Hour 1 – John J. Higgins and Barb Adams, What Storms May Come
As a Category 5 hurricane, Dorian equaled or broke records for its intensity and snail-like pace. Dorian’s intensification was unprecedented, with its winds increasing from 150 mph to 180+ mph in only nine (9) hours. When Dorian made landfall, its sustained winds of 185 mph tied the record for the strongest winds ever observed in the Atlantic. Perhaps more shocking, though, was how slowly it crawled over the Bahamas, allowing the wind to build up the huge wall of water for the storm surge, inundating the area repeatedly with drenching rains, and pulverizing most everything in its path with EF-4 (185) mph tornadic-like swirling winds for 48 hours.
While Dorian is a record-setting hurricane, it also fits a pattern. Dorian made 2019 the fourth straight year in which a Category 5 hurricane formed in the Atlantic Ocean, the longest streak on record. And climate scientists warn that Dorian may be a harbinger of what hurricanes will increasingly look like as the climate continues to warm.
“The link between rapid intensification and climate change is robust,” says Jennifer Francis, an atmospheric scientist at Woods Hole Research Center.
Because a hurricane’s primary source of fuel is heat in the ocean, as the oceans continue to warm, there is plenty of energy available for storms like Dorian to develop and grow rapidly. Additionally, warm air holds more moisture. Increasing water vapor in the atmosphere is leading to wetter hurricanes, more extreme rainfall events, as well as providing extra fuel for developing storms.
So what does this mean? Climate models predict that Category 4 and 5 catastrophic hurricanes in the Atlantic could become almost twice as common in the Atlantic over the next century as a result of climate change.
Hurricane Dorian was far more devastating because of the way it stalled over the Bahamas. Unfortunately, stalling events are becoming more common with hurricanes and tropical cyclones. In 2017, Hurricane Harvey sat over southeast Texas, dumping more than five (5) feet of rain, and Hurricane Florence in 2018 deluged the Carolinas.
“As the Earth’s atmosphere warms, the atmospheric circulation changes. These changes vary by region and time of year, but there is evidence that anthropogenic warming causes a general weakening of summertime tropical circulation. Because tropical cyclones are carried along within their ambient environmental wind, there is a plausible a priori expectation that the translation speed of tropical cyclones has slowed with warming.” (James P. Kossin, 2018, A Global Slowdown of Tropical-Cyclone Translation Speed, Nature 558, 104-107)

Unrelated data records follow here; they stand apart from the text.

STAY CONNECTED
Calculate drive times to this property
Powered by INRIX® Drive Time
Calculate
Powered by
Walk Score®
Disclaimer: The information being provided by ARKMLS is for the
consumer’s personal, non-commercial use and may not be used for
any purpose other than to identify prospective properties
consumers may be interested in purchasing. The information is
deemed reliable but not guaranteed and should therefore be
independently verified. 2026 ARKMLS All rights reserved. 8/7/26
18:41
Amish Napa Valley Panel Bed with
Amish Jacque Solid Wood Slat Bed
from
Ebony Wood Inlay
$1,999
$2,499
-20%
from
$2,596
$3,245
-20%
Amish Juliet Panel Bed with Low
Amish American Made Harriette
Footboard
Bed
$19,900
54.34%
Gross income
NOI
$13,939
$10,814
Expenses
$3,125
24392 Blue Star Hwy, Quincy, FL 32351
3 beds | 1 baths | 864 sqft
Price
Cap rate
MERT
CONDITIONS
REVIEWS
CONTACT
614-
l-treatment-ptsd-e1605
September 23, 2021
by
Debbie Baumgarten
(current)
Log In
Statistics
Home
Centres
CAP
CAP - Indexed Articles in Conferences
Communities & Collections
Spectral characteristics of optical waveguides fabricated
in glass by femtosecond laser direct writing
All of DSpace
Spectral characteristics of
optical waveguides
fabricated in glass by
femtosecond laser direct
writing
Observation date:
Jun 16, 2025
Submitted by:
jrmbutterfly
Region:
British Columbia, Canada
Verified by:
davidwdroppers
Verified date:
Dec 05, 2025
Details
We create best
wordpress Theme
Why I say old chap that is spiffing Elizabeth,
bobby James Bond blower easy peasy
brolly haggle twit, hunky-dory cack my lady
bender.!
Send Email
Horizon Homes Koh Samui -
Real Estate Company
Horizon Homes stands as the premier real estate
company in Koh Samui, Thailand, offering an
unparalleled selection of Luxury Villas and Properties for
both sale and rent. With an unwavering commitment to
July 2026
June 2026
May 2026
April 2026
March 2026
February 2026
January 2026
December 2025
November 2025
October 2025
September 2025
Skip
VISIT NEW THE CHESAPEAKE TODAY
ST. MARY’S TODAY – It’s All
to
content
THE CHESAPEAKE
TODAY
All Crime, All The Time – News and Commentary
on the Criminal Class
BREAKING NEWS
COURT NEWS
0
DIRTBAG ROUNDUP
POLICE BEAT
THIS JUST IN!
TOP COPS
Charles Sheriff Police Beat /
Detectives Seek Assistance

In other words, hurricanes have no engines to move on their own; they are steered by large-scale atmospheric winds and if these guiding winds shift or collapse, the hurricane doesn’t move, making these types of hurricanes more difficult to track.
JOIN Barb and John as they discuss Hurricane Dorian and What Storms May Come.
Hour 2 – Ya-Ling Liou, DC, Every Body’s Guide to Every Day Pain
Joining the show during the second hour is chiropractic physician and author, Ya-Ling J. Liou, who will be discussing her book, Every Body’s Guide to Everyday Pain.
Persistent aches and pains plague nearly one-fifth of all adults in the U.S., according to a National Health Interview Survey. But victims can learn to identify the culprits of their pain from reading their body’s clues.
Burning pains or stabbing pinches are the body’s way of telling you that you need to pay attention. Once serious underlying causes are ruled out through blood tests, MRIs or X-rays, you can do the detective work to trace the pain back to its trigger point–whether the cause is mechanical, chemical, emotional, or some combination of the three.
When you try to ignore or power through your pain, you teach your brain to get good at being in pain, warns Ya-Ling Liou, a pain management expert. This is how chronic pain sets in. Targeting the situations that cause pain allows you to take back control.
Ya-Ling will spell out the functions of the systems involved in pain so that you can become your own expert on healing what ails you. Her advice, based on sound medical science, offers hope to those who have been living with chronic pain and helps them become their own experts in pinpointing and alleviating their nagging points.
Ya-Ling Liou, D.C., is a chiropractic physician who earned her doctorate from New York Chiropractic College. After more than 20 years of clinical experience, she continues to expand and share her intuitive body care techniques. Her book, Every Body’s Guide to Everyday Pain, takes into account the whole person, and aims not only to address the mechanical balance of the body, but also the chemical and emotional aspects that so often influence this balance. Dr. Liou lives, works, and writes in Seattle.